Regulatory framework

The Australian and NT governments regulate Ranger. The NT Government regulates day-to-day activities.

Commonwealth legislation

NT legislation

The NT Mining Management Act 2001 applies to all mining activities in the NT. The Act requires ERA to have an Authorisation and Mining Management Plan in place which details the activities they can undertake.

Commonwealth agreements

As the Ranger mine is on Aboriginal land, the  Australian Government has an agreement with the Northern Land Council which facilitates ERA’s access to the area. This is consistent with the Aboriginal Land Rights (Northern Territory) Act 1976 (Cth).

The government also holds a security for the rehabilitation of the Ranger mine under a separate agreement with ERA.

Rehabilitation and closure

ERA is required to rehabilitate Ranger to a standard similar to the adjacent area of Kakadu National Park. This condition was imposed on the mine’s operator when Ranger was approved.

ERA ceased mining and processing uranium at Ranger on 8 January 2021. While rehabilitation activities are underway, a number of stand-alone applications for several major rehabilitation activities are still required. These applications are expected to be made over the coming years.

Mine closure plan

ERA must submit a Mine Closure Plan (MCP) for the NT and Commonwealth resources ministers to approve each year.

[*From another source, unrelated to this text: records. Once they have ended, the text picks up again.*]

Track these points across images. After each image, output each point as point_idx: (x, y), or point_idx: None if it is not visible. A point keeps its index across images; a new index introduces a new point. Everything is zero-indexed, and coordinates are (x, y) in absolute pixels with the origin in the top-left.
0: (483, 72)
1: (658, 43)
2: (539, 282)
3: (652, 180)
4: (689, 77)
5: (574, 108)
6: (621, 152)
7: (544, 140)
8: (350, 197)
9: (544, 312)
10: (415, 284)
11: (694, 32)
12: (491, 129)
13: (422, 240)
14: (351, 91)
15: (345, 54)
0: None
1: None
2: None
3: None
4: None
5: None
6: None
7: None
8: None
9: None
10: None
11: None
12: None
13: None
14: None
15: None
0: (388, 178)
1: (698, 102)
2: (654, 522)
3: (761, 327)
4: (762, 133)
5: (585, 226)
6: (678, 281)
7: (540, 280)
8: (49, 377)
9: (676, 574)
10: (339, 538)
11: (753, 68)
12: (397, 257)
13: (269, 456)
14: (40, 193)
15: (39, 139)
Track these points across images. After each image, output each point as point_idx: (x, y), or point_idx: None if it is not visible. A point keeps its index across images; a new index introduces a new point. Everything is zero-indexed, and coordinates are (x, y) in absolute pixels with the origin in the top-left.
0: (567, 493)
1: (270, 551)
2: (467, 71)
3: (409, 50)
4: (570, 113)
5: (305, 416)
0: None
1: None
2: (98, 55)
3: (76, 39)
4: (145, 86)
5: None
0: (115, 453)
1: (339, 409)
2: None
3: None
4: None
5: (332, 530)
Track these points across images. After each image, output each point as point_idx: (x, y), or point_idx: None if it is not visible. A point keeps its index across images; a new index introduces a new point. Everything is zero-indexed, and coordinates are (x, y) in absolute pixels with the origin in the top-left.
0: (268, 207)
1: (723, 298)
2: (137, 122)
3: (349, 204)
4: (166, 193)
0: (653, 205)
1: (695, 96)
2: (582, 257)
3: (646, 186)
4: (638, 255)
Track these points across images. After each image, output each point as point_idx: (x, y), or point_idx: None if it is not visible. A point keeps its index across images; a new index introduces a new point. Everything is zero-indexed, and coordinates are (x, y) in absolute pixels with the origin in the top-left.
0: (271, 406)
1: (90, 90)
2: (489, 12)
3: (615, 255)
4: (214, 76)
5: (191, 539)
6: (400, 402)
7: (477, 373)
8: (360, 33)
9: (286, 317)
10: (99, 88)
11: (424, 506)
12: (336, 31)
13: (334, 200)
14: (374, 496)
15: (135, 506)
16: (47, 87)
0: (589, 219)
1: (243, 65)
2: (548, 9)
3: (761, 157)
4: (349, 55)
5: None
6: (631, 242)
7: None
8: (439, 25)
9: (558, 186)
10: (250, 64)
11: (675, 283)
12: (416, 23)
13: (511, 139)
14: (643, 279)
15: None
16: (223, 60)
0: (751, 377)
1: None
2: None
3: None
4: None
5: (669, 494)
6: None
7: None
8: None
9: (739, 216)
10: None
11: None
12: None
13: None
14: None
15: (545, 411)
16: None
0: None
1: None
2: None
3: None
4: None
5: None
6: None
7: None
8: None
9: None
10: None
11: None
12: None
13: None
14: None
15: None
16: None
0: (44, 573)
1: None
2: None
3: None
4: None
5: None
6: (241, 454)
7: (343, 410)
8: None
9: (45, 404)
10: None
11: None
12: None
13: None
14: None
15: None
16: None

The MCP is the rehabilitation plan referenced in the Environmental Requirements.

It describes ERA’s broad rehabilitation and closure strategy for Ranger and reflects current knowledge and understanding of rehabilitation activities.  

ERA has submitted a MCP every year since 2018. The Supervising Scientist, Northern Land Council and Gundjeihmi Aboriginal Corporation also assess the MCP and provide advice to the ministers. The ministers must consider this advice when deciding whether to approve the MCP.

Anyone can provide feedback on the MCP to ERA, the Supervising Scientist, and the NT or Australian governments.

The MCP, including the rehabilitation strategy, becomes binding and enforceable when it is approved by ministers.

The ministers can approve the plan, wholly or in part, and with conditions. If the Commonwealth minister does not approve the MCP, ERA can submit an amended plan.

Closure criteria

ERA is also working with governments, the Northern Land Council and Gundjeihmi Aboriginal Corporation to develop closure criteria. These are quantifiable measures or outcomes used to test if ERA has achieved the Environmental Requirements. The Commonwealth and NT ministers must approve closure criteria.

Closure criteria is being developed across six themes:

  • landform
  • radiation
  • water and sediment
  • ecosystem
  • soils
  • cultural.

When ERA can demonstrate it has met all Environmental Requirements, the Ranger project area will receive a close-out certificate. Final close-out is the point at which ERA is no longer subject to any rehabilitation obligations.


Ranger was Australia’s longest running uranium mine. The Ranger uranium deposit was discovered in 1969 before the NT become self-governing. Unlike most onshore mines, the Australian Government directly approved its development.

In 1975, the government commissioned the Ranger Uranium Environmental Inquiry into the mine’s proposed development. As a result of the Inquiry, the government approved the Ranger mine. Mining operations began in 1980.